River in Chaudière-Appalaches, Quebec (Canada)

The Shenley River (in French: rivière Shenley) is a tributary of the west bank of the Chaudière River at Saint-Martin which flows northward to empty on the shore south of the St. Lawrence River. It flows in the municipalities of Saint-Honoré-de-Shenley and Saint-Martin, in the Beauce-Sartigan Regional County Municipality, in the administrative region of Chaudière-Appalaches, in Quebec, in Canada.

== Geography ==
The main neighboring watersheds of the Shenley River are:
- north side: Roy brook, Dutil brook, Pozer River, Chaudière River
- east side: Chaudière River
- south side: rivière de la Grande Coudée, Petit Portage River;
- west side: Toinon River, Le Petit Shenley, Bras Saint-Victor.

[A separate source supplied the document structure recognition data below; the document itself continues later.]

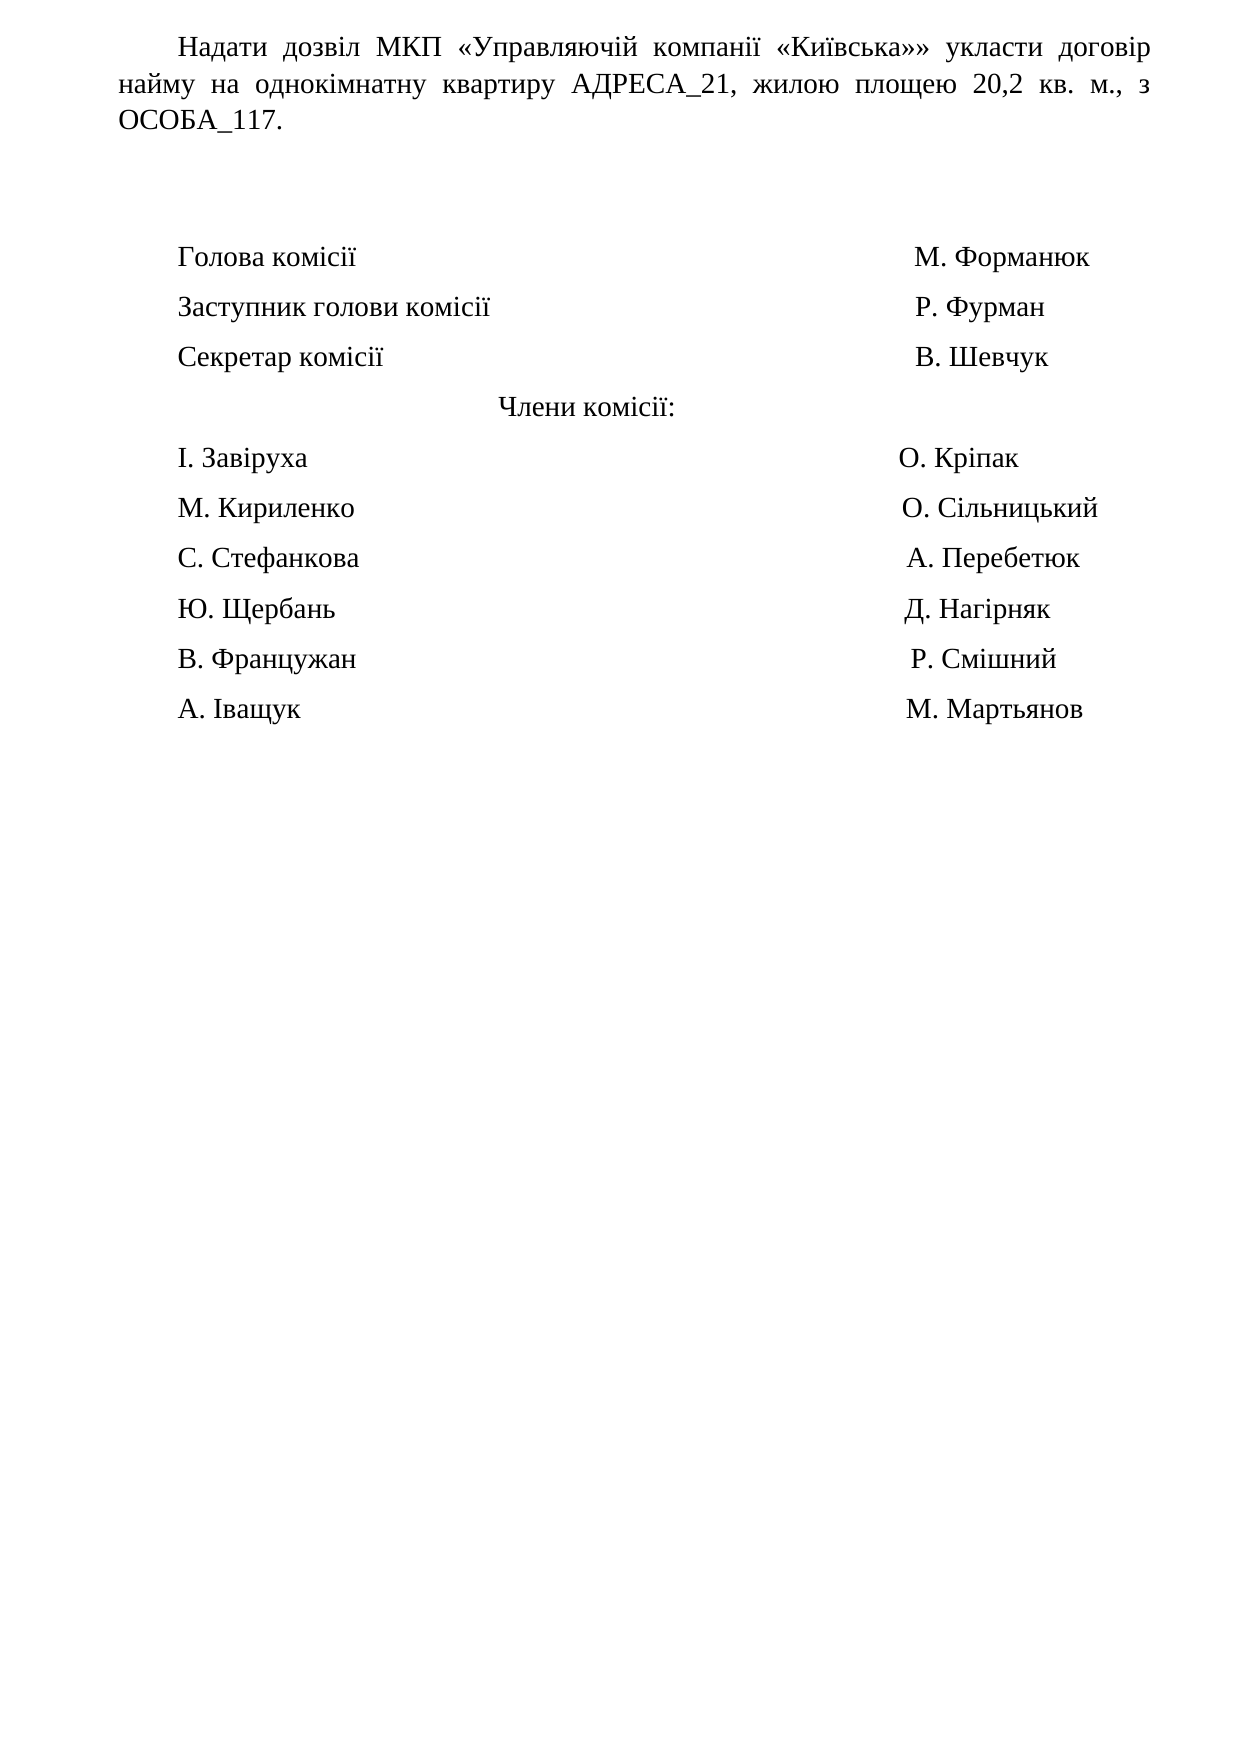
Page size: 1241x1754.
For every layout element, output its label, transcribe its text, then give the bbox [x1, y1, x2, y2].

text М. Кириленко О. Сільницький [177, 490, 1107, 524]
text Ю. Щербань Д. Нагірняк [118, 591, 1107, 624]
text Заступник голови комісії Р. Фурман [118, 289, 1107, 322]
text В. Францужан Р. Смішний [177, 641, 1107, 675]
text І. Завіруха О. Кріпак [118, 440, 1107, 473]
text Голова комісії М. Форманюк [118, 239, 1107, 272]
text А. Іващук М. Мартьянов [177, 691, 1152, 725]
text С. Стефанкова А. Перебетюк [118, 541, 1107, 574]
text Секретар комісії В. Шевчук [118, 339, 1107, 373]
text Члени комісії: [118, 389, 1107, 423]
text Надати дозвіл МКП «Управляючій компанії «Київська»» укласти договір найму на однокімнатну квартиру АДРЕСА_21, жилою площею 20,2 кв. м., з ОСОБА_117. [118, 29, 1152, 135]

The Shenley River originates from several tributaries that drain the area south of Vaseux Lake, northeast of the village of Saint-Honoré-de-Shenley. Its source is located 3.6 km northeast of the center of the village of Saint-Honoré-de-Shenley 2.5 km north of route 269 and south of the center of the village of Saint-Benoît-Labre.

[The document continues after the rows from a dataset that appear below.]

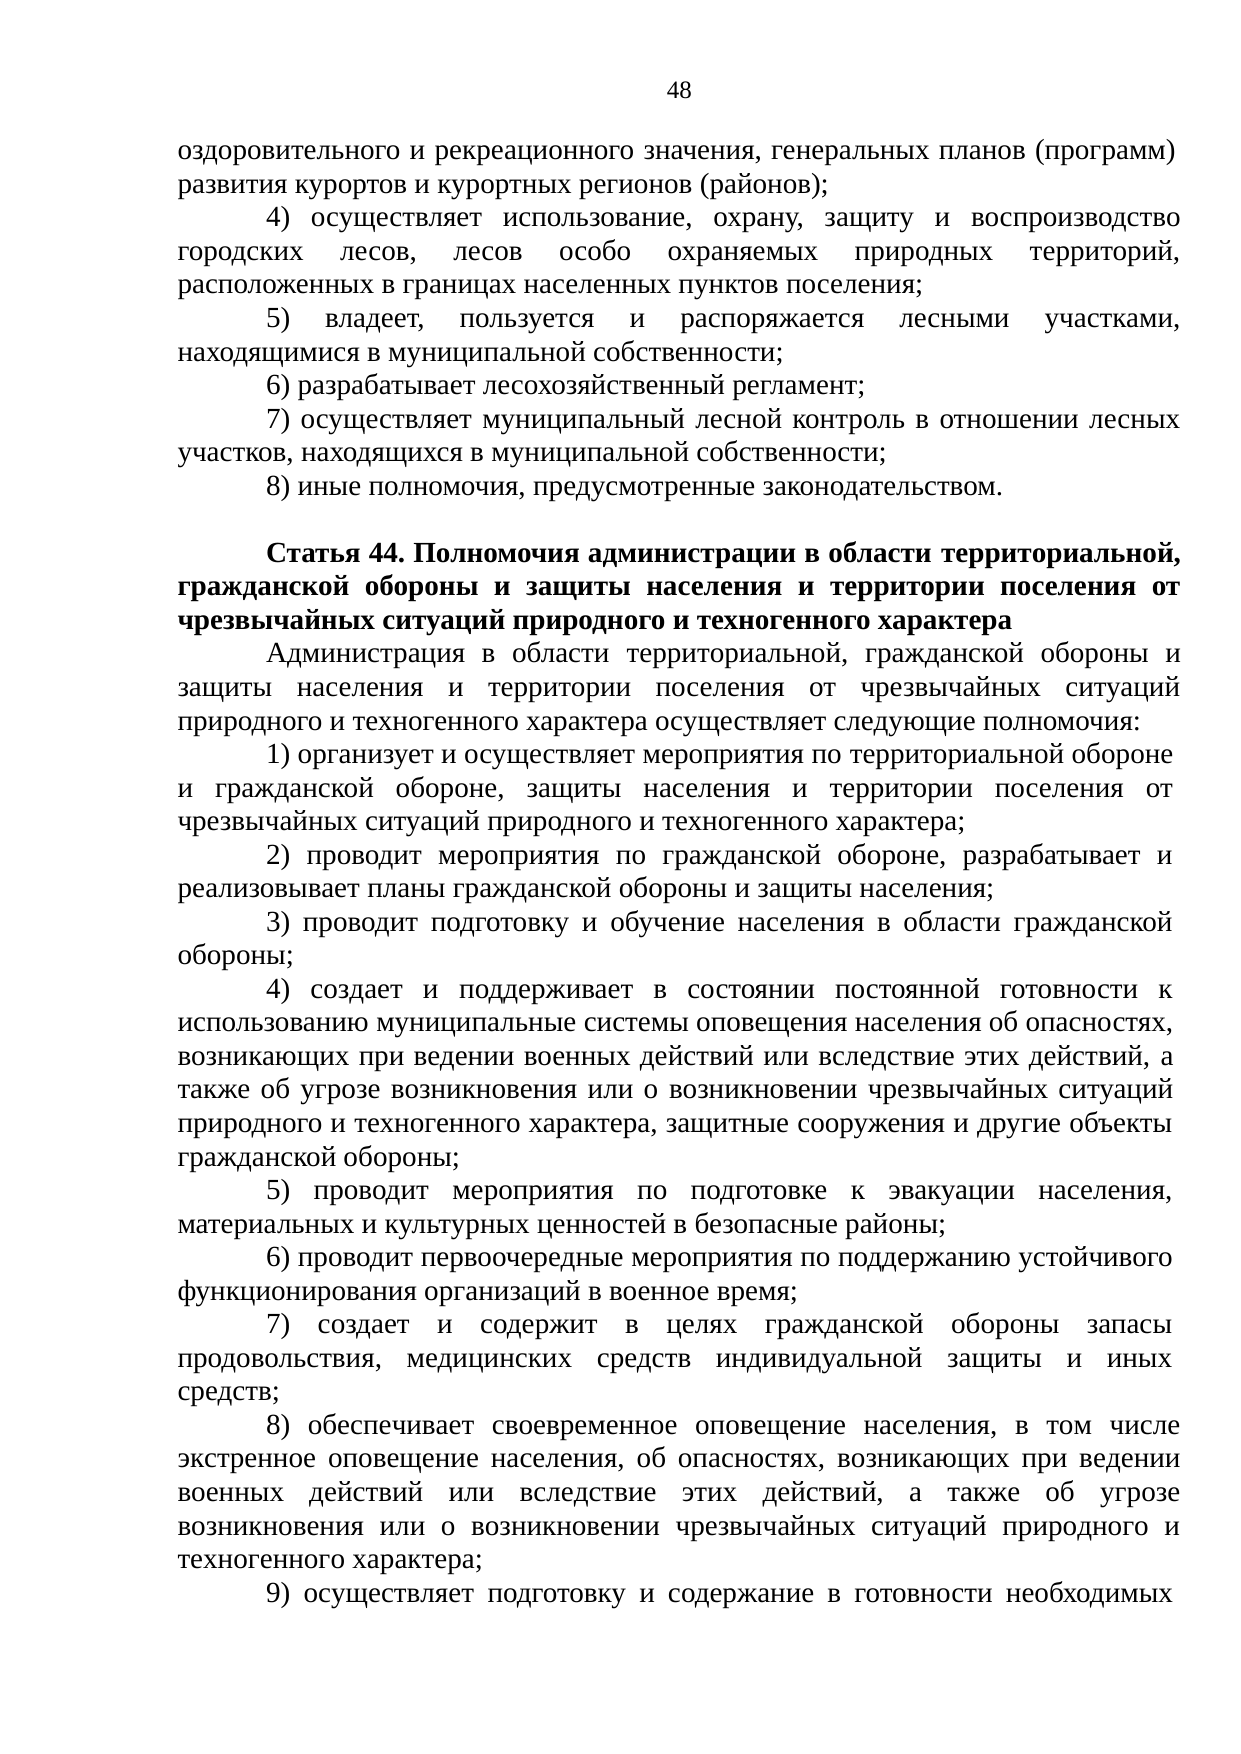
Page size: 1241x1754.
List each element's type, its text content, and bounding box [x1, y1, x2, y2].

text 4) создает и поддерживает в состоянии постоянной готовности к использованию муниципальные системы оповещения населения об опасностях, возникающих при ведении военных действий или вследствие этих действий, а также об угрозе возникновения или о возникновении чрезвычайных ситуаций природного и техногенного характера, защитные сооружения и другие объекты гражданской обороны; [177, 971, 1173, 1172]
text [177, 1575, 1173, 1608]
text 2) проводит мероприятия по гражданской обороне, разрабатывает и реализовывает планы гражданской обороны и защиты населения; [177, 837, 1173, 904]
text 7) осуществляет муниципальный лесной контроль в отношении лесных участков, находящихся в муниципальной собственности; [177, 401, 1181, 468]
title Статья 44. Полномочия администрации в области территориальной, гражданской обороны и защиты населения и территории поселения от чрезвычайных ситуаций природного и техногенного характера [177, 535, 1181, 636]
text 3) проводит подготовку и обучение населения в области гражданской обороны; [177, 904, 1173, 971]
text 7) создает и содержит в целях гражданской обороны запасы продовольствия, медицинских средств индивидуальной защиты и иных средств; [177, 1306, 1173, 1407]
text Администрация в области территориальной, гражданской обороны и защиты населения и территории поселения от чрезвычайных ситуаций природного и техногенного характера осуществляет следующие полномочия: [177, 636, 1181, 736]
text 8) иные полномочия, предусмотренные законодательством. [177, 468, 1176, 501]
text 8) обеспечивает своевременное оповещение населения, в том числе экстренное оповещение населения, об опасностях, возникающих при ведении военных действий или вследствие этих действий, а также об угрозе возникновения или о возникновении чрезвычайных ситуаций природного и техногенного характера; [177, 1407, 1181, 1575]
text 5) проводит мероприятия по подготовке к эвакуации населения, материальных и культурных ценностей в безопасные районы; [177, 1172, 1173, 1239]
text 6) разрабатывает лесохозяйственный регламент; [177, 367, 1181, 401]
text 5) владеет, пользуется и распоряжается лесными участками, находящимися в муниципальной собственности; [177, 300, 1181, 367]
text 1) организует и осуществляет мероприятия по территориальной обороне и гражданской обороне, защиты населения и территории поселения от чрезвычайных ситуаций природного и техногенного характера; [177, 736, 1173, 837]
text 6) проводит первоочередные мероприятия по поддержанию устойчивого функционирования организаций в военное время; [177, 1239, 1173, 1306]
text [177, 132, 1176, 199]
text 4) осуществляет использование, охрану, защиту и воспроизводство городских лесов, лесов особо охраняемых природных территорий, расположенных в границах населенных пунктов поселения; [177, 199, 1181, 300]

From its source, the Shenley River flows over 12.3 km divided into the following segments:
- 0.3 km towards the south-east, up to the 4th Rang Nord that it intersects at 2.4 km north of route 269;
- 3.5 km south-east, to an old country road, which it cuts at 0.9 km south of route 269;
- 3.9 km southeasterly, to the 2nd Rang de Shenley North;
- 4.6 km southeasterly, crossing route 269 and 4th rue West, to its confluence.

The Shenley River empties on the west bank of the Chaudière River at Saint-Martin. Its confluence is 1.4 km upstream from the bridge in the village of Saint-Martin and downstream from the village of Saint-Gédéon-de-Beauce.

== Toponymy ==
The toponym "Shenley River" was formalized on December 5, 1968 at the Commission de toponymie du Québec.